**Excerpted records:**
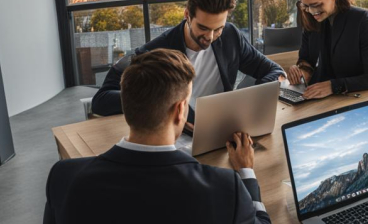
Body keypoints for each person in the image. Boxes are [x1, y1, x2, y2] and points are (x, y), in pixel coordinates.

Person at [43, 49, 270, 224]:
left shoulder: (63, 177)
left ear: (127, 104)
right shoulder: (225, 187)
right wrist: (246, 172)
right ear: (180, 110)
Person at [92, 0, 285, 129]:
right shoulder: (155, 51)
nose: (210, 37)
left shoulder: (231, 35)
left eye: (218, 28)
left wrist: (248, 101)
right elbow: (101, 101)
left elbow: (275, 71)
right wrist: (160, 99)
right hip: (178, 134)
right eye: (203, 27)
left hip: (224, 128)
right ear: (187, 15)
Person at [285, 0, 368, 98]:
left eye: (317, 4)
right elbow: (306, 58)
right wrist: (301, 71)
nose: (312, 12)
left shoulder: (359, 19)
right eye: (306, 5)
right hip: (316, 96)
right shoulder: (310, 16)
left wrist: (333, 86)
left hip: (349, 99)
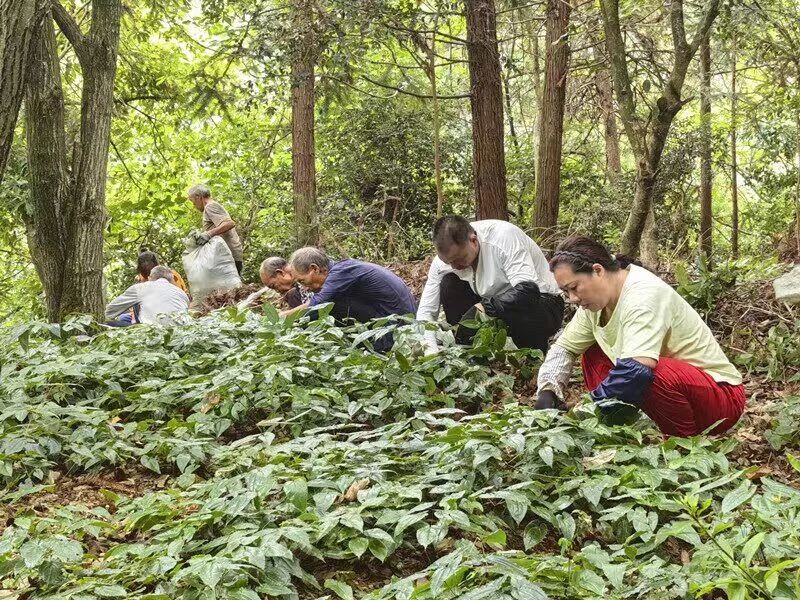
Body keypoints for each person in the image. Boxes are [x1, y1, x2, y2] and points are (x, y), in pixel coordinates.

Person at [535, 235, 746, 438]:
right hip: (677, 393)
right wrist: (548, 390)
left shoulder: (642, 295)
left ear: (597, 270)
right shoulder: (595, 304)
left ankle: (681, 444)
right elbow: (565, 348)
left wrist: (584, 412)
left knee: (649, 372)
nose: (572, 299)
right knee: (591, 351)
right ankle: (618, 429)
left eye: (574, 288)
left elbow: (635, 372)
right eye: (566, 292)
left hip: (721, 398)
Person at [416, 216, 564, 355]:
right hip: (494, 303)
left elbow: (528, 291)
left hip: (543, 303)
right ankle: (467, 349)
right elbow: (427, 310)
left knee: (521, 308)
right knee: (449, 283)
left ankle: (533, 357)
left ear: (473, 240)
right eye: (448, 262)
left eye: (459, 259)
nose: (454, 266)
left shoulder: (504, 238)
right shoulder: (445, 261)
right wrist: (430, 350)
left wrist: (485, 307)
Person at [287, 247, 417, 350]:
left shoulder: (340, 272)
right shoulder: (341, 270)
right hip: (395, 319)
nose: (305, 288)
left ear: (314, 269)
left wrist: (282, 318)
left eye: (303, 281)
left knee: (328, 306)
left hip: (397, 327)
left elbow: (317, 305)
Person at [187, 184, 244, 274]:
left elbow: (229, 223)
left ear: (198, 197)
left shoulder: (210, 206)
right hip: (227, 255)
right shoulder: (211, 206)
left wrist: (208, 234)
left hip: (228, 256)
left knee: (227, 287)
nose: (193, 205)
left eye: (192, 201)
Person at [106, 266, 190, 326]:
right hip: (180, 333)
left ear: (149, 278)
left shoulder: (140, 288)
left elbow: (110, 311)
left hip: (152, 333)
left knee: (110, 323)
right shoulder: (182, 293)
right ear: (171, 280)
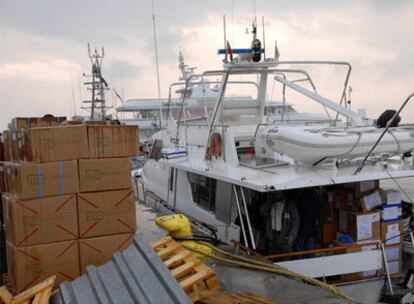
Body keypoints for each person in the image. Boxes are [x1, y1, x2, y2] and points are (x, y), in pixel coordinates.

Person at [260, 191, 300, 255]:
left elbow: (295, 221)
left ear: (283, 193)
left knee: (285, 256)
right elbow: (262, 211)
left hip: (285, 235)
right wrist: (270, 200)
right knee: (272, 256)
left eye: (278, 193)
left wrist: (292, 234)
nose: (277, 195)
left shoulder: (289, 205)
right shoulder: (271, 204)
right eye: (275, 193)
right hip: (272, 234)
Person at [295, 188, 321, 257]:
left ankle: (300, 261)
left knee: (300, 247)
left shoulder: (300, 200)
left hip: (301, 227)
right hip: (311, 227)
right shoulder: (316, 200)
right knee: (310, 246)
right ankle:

**What you should do:** Only the lines from the top of the data through the line with "left elbow: (635, 372)" should be quoted, exactly and with both ends kept; skip the pictures.

**Answer area:**
Body keypoints for each person in the image. Boxes are [x1, y1, x2, y2] and points are (x, y), in pixel coordinates.

Person at [43, 49, 270, 224]:
left shoulder: (63, 177)
left ear: (127, 104)
right shoulder: (225, 187)
right wrist: (246, 172)
right ear: (180, 110)
Person at [92, 0, 285, 129]:
right shoulder: (155, 51)
nose: (210, 37)
left shoulder: (231, 35)
left eye: (218, 28)
left wrist: (248, 101)
right elbow: (101, 101)
left elbow: (275, 71)
right wrist: (160, 99)
right hip: (178, 134)
right eye: (203, 27)
left hip: (224, 128)
right ear: (187, 15)
Person at [285, 0, 368, 98]:
left eye: (317, 4)
right elbow: (306, 58)
right wrist: (301, 71)
nose: (312, 12)
left shoulder: (359, 19)
right eye: (306, 5)
right hip: (316, 96)
right shoulder: (310, 16)
left wrist: (333, 86)
left hip: (349, 99)
Body keypoints for each person in the image. Boxes are [x1, y1, x2, y2] and points are (x, y), in pixel coordinates.

Person at [535, 235, 746, 438]:
right hip: (677, 393)
right wrist: (548, 390)
left shoulder: (642, 295)
left ear: (597, 270)
right shoulder: (595, 304)
left ankle: (681, 444)
right elbow: (565, 348)
left wrist: (584, 412)
left knee: (649, 372)
nose: (572, 299)
right knee: (591, 351)
right ankle: (618, 429)
left eye: (574, 288)
left elbow: (635, 372)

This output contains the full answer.